Directions:
- a) Please reproduce the part of the research group description from "Description of Research" to "active stochastic microswimmers." word for word.
- b) Which bacterium does the research group description say the lab is using?
- c) Continue the research group description after its last sentence.

Document segment:

· · · · ·

Name of Research Group:Soft Matter Physics Lab (SMPL)

Description of Research Group:Our research interests are the classical topics in the soft matter physics, including the wetting phenomena, the passive and active Brownian motion in confined space and the self-assembly away from equilibrium state.

Colloidal particles in the Hele-Shaw cell exhibit distinct dynamics due to the confinement. The interaction among the particles make the problem much complicated. The microscopic collision process between particles and the thinning fluid layer surrounded is intriguing in the confined 2D system. By using the thermal controlling, magnetic (electric) filed we play the games on the Brownian motion of the passive particles and active stochastic microswimmers.

Recently, we are employing the bacteria, E. Coli, to illustrate the hydrodynamic behavior in the microfluidic channels, and the run-tumble active random motion. We quantitatively measure the bacteria orientation responding to the surrounding fluid flow, especially when the mean velocity of the fluid is comparable with the swimming velocity of the bacteria. We are extremely attracted to the collective motion, active rheology of the bacteria in the limited slow Poisseuille flow in the microfluidic channels.

Meanwile, drying suspension on diverse substrates with varying conditions is another topic we are still working on. Wetting control by nanostructured semiconductor materials is dedicated to the drying pattern from the colloidal suspension. Pressure (high pressure/vacuum) and temperature (heating and frozen) are used to control the drying dynamics of drops with the complex fluid.

· · · · ·

Material provided:

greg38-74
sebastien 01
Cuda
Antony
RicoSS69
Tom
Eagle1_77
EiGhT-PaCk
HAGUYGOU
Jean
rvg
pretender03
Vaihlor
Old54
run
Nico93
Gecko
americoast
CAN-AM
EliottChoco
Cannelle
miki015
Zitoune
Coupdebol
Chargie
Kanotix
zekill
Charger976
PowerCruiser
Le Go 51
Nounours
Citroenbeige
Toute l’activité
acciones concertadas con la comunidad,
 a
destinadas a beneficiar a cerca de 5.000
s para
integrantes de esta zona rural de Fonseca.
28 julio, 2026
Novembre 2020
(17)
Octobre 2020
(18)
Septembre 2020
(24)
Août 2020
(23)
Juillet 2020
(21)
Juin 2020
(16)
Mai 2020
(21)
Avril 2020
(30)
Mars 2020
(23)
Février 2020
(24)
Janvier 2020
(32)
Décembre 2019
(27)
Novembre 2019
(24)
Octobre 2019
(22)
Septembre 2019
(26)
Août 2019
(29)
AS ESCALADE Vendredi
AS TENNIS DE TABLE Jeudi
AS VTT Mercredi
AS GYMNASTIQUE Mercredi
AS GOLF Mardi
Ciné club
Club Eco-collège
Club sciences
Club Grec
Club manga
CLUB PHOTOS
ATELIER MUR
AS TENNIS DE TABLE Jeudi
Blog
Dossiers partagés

· · · · ·

Answers by item number:
- a)
Description of Research Group:Our research interests are the classical topics in the soft matter physics, including the wetting phenomena, the passive and active Brownian motion in confined space and the self-assembly away from equilibrium state.

Colloidal particles in the Hele-Shaw cell exhibit distinct dynamics due to the confinement. The interaction among the particles make the problem much complicated. The microscopic collision process between particles and the thinning fluid layer surrounded is intriguing in the confined 2D system. By using the thermal controlling, magnetic (electric) filed we play the games on the Brownian motion of the passive particles and active stochastic microswimmers.

- b) E. Coli.

- c)
Team members Introduction:

颜宁哲，研究生

研究兴趣：Flow-induced swimming order in collective bacterial crowd

Active matter systems are made up of units that propel themselves by consume bio or chemical energy. Physicists group flocks of birds, molecular motors and layers of vibrating grains together in this category because they all extract energy from their surroundings at a single particle level and transform it into mechanical work. By studying the behavior that emerge, our understanding of these systems can be enhanced and new frameworks for investigating the statistical physics of out-of-equilibrium systems can be built.

However, how does the formation of the collective motion with the order of large length scale than the size of the individual, is fundamental important but far from well understood. Inspired from the magnetic polarization, we ask the question here, how the bacteria are aligned due to the shear stress in Poiseille flow. The order parameter analogy to the magnetization $M$, can be defined in the active system, and the similar hysteresis curve ($M~\dot{\gamma}$) can be measured experimentally.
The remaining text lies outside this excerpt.